I also think people tend to drastically overestimate what a nuclear exchange would entail.
If it was between Russia and the United States, these are the two countries in the world which have multiple-thousands of active nuclear warheads. The United States genuinely has enough nuclear capacity to strike every single major Russian city, even many of the minor ones and other areas of interest. Likewise, Russia still has the capacity to do this to us.
However, I see no reason that in such an exchange Russia and the United States would necessarily destroy certain relatively civilized third-party countries.
I imagine Brazil would get out of it unscathed, India, probably even China, even Japan.
Most of Europe would probably go under with us though as the United States would probably in this doomsday scenario launch missiles from continental Europe earning a Russian response there.
It would be a greatly destabilized world, the United States and Russia would effectively no longer be great powers (or powers at all.) Probably 40-50% of the U.S. population would be gone and all of its major industrial and commercial centers (it’s actually IMO an overestimation that either the U.S. or Russia would be anywhere close to totally depopulated just by the missiles–mass starvation and lawlessness combined with lingering radiation sickness may lead to that after a few years, though.)
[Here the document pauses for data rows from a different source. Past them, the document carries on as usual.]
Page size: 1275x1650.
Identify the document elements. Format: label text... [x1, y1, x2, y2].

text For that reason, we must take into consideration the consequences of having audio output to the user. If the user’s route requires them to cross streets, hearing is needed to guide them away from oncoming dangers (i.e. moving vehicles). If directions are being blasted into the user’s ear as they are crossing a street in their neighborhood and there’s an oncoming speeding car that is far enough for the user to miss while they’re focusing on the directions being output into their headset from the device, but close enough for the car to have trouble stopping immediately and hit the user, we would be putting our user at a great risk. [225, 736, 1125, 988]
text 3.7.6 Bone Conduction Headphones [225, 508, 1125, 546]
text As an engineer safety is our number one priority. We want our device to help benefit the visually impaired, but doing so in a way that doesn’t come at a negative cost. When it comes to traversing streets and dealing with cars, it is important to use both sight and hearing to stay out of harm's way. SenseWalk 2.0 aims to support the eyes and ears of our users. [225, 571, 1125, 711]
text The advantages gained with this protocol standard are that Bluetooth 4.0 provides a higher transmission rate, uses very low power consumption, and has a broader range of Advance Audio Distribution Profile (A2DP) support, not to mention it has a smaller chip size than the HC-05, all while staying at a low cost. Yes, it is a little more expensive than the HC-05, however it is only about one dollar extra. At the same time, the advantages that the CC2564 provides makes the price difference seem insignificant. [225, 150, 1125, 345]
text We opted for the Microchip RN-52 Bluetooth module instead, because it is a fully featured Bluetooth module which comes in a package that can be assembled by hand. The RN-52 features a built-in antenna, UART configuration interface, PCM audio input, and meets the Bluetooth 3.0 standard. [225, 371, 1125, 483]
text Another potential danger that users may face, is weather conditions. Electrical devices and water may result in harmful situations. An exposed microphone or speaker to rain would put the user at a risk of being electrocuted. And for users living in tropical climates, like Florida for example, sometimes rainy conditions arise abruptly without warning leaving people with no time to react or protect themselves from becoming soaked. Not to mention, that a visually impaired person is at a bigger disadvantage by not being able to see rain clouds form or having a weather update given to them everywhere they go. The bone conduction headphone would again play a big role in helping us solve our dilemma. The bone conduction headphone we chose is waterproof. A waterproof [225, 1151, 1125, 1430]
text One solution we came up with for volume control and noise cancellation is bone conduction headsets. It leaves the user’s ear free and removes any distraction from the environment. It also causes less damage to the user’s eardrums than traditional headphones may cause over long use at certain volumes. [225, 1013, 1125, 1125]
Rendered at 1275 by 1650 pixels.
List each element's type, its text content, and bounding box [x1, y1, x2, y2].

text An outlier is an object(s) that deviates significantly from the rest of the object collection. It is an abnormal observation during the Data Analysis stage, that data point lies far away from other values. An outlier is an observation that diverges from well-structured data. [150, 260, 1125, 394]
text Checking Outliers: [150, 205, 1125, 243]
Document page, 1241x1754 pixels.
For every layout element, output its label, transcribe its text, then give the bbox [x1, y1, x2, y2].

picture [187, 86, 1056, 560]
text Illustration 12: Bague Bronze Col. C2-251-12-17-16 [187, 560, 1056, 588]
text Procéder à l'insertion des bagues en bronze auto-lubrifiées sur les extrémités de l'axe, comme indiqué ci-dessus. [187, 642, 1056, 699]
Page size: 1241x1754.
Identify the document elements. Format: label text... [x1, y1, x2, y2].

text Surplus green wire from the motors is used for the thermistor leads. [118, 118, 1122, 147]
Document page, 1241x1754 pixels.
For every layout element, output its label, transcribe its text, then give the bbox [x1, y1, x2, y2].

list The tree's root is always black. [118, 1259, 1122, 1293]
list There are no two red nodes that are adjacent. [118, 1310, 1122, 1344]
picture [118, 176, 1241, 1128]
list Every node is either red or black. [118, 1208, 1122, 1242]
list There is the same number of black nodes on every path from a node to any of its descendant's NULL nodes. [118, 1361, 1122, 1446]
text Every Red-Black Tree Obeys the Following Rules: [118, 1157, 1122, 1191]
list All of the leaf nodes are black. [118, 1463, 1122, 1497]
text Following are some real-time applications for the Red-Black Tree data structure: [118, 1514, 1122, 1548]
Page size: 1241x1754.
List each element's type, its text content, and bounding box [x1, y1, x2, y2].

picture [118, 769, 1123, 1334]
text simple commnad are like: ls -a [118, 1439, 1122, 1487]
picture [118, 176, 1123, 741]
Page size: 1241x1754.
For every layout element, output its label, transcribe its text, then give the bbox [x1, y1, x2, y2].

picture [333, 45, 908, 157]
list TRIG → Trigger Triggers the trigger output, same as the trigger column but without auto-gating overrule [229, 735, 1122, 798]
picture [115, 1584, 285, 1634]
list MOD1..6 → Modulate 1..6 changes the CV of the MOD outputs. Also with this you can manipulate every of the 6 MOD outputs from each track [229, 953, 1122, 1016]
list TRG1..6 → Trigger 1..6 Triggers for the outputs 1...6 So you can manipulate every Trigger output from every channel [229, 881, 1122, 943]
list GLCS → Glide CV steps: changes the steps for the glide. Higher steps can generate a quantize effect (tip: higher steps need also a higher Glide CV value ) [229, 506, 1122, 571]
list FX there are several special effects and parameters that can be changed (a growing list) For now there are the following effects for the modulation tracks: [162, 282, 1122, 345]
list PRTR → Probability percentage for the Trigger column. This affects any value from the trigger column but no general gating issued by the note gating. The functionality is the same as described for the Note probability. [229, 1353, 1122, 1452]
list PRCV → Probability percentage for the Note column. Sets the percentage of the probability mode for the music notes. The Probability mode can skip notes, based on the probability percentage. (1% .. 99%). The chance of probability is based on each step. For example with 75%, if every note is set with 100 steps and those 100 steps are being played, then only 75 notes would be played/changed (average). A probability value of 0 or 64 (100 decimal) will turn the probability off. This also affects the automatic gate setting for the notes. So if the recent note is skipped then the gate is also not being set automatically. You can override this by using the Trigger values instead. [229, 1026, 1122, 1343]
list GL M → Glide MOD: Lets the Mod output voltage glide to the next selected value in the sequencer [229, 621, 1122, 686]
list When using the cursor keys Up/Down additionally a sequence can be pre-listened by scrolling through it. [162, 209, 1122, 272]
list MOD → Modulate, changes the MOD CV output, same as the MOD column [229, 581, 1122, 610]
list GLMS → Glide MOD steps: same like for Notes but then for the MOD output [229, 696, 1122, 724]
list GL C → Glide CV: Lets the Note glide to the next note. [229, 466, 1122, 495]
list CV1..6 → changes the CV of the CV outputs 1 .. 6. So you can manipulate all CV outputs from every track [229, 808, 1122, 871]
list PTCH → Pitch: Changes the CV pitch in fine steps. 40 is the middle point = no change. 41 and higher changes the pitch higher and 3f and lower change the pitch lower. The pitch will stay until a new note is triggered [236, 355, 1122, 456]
I imagine whatever damage Europe would suffer would be much less, as I imagine Russia would send most of its warheads into the U.S. mainland and regions of Europe and some of Europe’s major cities/industrial centers would come out of it okay.
Life would get worse for Brazil, India, Japan, et cetera in the short term because the entire world is so international, and so much trade is done with the United States, that wiping us out over night as a major economic power would be devastating for the world economy. But these countries would still be way better off than the U.S. and eventually would recover.
If the exchange was between China and the United States, unless Russia or another country decided to get involved, the damage would be even lessened. China actually does not have the capacity to reduce us to rubble like Russia does. They only have about 200 warheads and not all of those equipped to hit the mainland United States.
In an exchange between the United States and China, China would probably suffer a 70-80% population loss–primarily because of how many missiles we have and how much smaller China is geographically than Russia. To compound China’s problems a huge portion of its population is more or less “captured” in the very dense eastern part of the country. The United States would definitely lose its major cities, too–those would be targets China would definitely be going after (Washington, D.C., New York, San Francisco, Chicago, definitely gone. But cities like Omaha and Pittsburgh for example might come out of it okay. I imagine both of those cities would be destroyed in an exchange with Russia.)
In this scenario the U.S. would still be seriously fucked as would China–but Europe would probably come away unscathed, as would much of the rest of the world. China might nuke Japan though, due to long standing differences–and China would be in “doomsday” mode anyway so why not.